16- Alimin bilgisi Allah’a ibadet edilen dindir, onun vesilesi ile insan itaat eder ve öldükten sonra da güzel eserler bırakır. /9849
17ـ يَسيرُ الْمَعْرِفَةِ يُوجِبُ الزُّهْدَ (فَسادَ العَمَلِ ) في الدُّنيا /10984.
17- Marifetin azlığı dünyada zahit olmaya (tamamen kopmaya) neden olur. (veya amelin mahvolmasına neden olur) /10984
18ـ لِقاءُ أهْلِ الْمَعْرِفَةِ عِمارَةُ القُلُوبِ وَمُسْتَفادُ الحِكْمَةِ /7635.
18- Bilgi ehlinden görüşmek, kalplerin onarılmasına ve hikmet öğrenilmesine neden olur. /7635
19ـ مَنْ عَرَفَ كَفَّ /7645.
19- Bilgili olan durur. /7645
20ـ يَنْبَغي لِمَنْ عَرَفَ اللهَ سُبْحانَهُ أنْ يَرْغَبَ فيما لَدَيْهِ /10935.
20- Allah-u Teala’yı tanıyana en uygun olan, onun katında olana karşı rağbet etmesidir. /10935
21ـ مَنْ عَرَفَ اللهَ سُبْحانَهُ لَمْ يَشْقَ أبَداً /8954.
21- Allah’ı tanıyan asla bedbaht olmaz. /8954
22ـ مَنِ اعْتَمَدَ عَلَى الرَّأيِ وَ القِياسِ في مَعْرِفَةِ اللهِ ضَلَّ, وَ تَشَعَّبَتْ عَلَيْهِ الأُمُورُ /9191.
22- Allah’ı tanımada rey (şahsi görüşü) ve kıyas yoluna baş vuran helak olur, işler ona karışık-darmadağın gelir. /9191
23ـ مَعْرِفَةُ اللهِ سُبْحانَهُ أعْلَى المَعارِفِ /9864.

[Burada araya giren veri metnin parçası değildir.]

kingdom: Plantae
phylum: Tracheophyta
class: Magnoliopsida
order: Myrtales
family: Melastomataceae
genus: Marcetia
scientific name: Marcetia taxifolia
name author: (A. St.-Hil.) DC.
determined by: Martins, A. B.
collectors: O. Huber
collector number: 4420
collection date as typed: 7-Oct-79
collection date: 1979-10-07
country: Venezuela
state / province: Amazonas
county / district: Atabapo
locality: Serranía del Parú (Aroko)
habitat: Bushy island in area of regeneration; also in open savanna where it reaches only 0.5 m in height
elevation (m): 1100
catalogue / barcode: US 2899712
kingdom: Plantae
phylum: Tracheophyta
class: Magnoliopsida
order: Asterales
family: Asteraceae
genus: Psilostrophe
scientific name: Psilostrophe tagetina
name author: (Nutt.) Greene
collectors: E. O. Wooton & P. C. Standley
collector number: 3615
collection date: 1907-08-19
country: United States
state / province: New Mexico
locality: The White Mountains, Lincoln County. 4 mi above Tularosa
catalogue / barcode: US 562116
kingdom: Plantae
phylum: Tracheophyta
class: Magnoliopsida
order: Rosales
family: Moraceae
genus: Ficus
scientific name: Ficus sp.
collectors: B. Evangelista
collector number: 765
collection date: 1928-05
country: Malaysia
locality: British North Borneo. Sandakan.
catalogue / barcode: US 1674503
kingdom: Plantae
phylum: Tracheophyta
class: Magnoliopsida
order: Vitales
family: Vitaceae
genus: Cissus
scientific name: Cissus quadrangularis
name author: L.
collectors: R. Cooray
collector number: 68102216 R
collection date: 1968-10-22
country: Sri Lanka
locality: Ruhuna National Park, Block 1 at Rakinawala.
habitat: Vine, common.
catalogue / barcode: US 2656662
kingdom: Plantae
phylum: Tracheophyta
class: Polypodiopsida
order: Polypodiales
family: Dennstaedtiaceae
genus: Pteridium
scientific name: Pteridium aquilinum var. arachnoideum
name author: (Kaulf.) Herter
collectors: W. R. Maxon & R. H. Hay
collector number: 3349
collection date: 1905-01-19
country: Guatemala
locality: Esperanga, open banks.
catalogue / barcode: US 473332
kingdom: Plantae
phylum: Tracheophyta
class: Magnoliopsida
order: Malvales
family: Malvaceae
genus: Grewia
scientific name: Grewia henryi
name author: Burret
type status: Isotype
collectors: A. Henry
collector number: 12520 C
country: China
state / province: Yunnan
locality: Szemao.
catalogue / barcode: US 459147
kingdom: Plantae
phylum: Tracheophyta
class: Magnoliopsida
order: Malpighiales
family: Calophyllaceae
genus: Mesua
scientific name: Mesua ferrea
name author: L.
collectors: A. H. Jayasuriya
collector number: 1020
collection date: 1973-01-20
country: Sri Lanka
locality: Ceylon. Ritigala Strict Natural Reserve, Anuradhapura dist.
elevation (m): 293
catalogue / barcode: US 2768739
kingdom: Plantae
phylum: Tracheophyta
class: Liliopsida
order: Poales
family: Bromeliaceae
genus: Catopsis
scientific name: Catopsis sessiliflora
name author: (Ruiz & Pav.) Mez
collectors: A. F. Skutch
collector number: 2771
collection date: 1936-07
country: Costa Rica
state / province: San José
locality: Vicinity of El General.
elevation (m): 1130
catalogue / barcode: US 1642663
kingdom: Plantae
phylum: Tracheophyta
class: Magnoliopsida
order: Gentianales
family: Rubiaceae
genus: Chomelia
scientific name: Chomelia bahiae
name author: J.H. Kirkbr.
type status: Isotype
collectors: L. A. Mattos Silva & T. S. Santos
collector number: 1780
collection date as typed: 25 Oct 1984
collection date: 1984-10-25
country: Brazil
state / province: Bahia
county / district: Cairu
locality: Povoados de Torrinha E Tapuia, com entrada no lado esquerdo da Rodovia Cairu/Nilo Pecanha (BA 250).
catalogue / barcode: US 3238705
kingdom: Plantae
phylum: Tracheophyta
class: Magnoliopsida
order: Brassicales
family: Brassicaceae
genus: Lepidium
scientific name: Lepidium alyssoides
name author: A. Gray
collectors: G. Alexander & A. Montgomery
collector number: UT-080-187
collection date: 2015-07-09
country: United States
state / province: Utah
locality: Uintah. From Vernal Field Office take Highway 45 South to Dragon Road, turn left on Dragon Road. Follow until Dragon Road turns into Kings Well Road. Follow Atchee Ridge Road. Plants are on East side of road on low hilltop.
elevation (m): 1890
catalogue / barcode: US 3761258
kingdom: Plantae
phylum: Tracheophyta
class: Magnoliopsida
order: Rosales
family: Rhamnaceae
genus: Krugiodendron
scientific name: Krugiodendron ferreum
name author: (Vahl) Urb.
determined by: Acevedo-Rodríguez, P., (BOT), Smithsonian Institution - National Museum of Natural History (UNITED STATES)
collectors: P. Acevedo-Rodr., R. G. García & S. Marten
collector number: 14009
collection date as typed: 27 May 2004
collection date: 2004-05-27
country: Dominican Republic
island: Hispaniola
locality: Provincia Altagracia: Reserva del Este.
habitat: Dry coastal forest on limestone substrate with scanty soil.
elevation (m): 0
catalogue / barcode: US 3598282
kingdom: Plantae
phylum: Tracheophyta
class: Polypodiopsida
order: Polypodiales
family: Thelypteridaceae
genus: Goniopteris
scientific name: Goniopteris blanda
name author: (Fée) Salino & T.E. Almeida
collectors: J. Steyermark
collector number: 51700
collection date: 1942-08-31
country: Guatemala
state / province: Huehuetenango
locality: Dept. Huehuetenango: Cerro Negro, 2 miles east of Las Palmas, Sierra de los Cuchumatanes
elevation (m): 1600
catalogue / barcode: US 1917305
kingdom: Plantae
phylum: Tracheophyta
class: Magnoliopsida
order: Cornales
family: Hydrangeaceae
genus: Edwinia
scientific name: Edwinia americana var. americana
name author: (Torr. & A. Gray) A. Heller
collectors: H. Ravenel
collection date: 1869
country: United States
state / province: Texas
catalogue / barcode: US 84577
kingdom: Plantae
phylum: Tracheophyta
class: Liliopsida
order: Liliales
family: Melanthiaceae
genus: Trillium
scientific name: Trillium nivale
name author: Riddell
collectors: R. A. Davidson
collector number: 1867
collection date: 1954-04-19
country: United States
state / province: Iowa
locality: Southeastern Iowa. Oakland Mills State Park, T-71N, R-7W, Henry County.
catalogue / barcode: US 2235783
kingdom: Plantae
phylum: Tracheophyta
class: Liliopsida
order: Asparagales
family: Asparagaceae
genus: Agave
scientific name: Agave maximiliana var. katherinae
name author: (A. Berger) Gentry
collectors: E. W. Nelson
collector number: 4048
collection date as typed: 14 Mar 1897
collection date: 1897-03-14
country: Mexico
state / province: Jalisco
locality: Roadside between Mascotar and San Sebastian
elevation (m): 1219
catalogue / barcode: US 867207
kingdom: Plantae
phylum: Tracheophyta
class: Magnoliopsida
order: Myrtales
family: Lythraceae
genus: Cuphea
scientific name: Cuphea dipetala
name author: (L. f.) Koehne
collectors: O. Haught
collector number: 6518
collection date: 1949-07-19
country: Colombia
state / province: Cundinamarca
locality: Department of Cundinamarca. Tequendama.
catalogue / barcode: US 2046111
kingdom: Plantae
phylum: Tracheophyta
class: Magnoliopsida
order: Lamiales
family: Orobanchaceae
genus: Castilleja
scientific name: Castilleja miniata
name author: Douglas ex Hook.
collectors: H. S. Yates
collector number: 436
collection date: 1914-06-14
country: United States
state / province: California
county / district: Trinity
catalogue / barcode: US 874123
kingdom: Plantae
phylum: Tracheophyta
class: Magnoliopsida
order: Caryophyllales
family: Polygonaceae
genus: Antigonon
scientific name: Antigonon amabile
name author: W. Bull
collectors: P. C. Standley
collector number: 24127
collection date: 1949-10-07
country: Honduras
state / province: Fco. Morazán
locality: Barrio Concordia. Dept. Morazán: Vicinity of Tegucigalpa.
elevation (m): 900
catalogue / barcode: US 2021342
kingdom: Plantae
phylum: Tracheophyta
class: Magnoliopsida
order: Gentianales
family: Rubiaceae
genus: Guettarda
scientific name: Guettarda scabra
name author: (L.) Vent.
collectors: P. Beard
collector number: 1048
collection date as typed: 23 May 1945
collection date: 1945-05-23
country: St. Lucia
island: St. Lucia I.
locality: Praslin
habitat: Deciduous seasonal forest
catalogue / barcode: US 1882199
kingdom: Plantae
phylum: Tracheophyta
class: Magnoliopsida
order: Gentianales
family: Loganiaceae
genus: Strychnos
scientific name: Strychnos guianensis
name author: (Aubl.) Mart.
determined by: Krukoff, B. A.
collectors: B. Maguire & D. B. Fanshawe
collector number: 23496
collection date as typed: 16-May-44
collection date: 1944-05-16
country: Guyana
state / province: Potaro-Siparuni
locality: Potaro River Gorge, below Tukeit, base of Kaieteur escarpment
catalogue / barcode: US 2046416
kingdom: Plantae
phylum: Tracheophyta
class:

23- Allah’ı tanımak maariflerin en üstünüdür. /9864
24ـ يَنْبَغي لِمَنْ عَرَفَ اللهَ سُبْحانَهُ أنْ لا يَخْلُوَ قَلْبُهُ مِنْ رَجائِهِ وَخَوْفِةِ /10926.
24- Allah’ı tanıyan için en uygun şey, kalbinden onun korku ve ümidini çıkarmamasıdır. /10926
25ـ مَنْ عَرَفَ اللهَ تَوَحَّدَ /7829.
25- Allah’ı tanıyan yalnızlığı seçer. /7829
26ـ مَنْ عَرَفَ اللهَ كَمُلَتْ مَعْرِفَتُهُ /7999.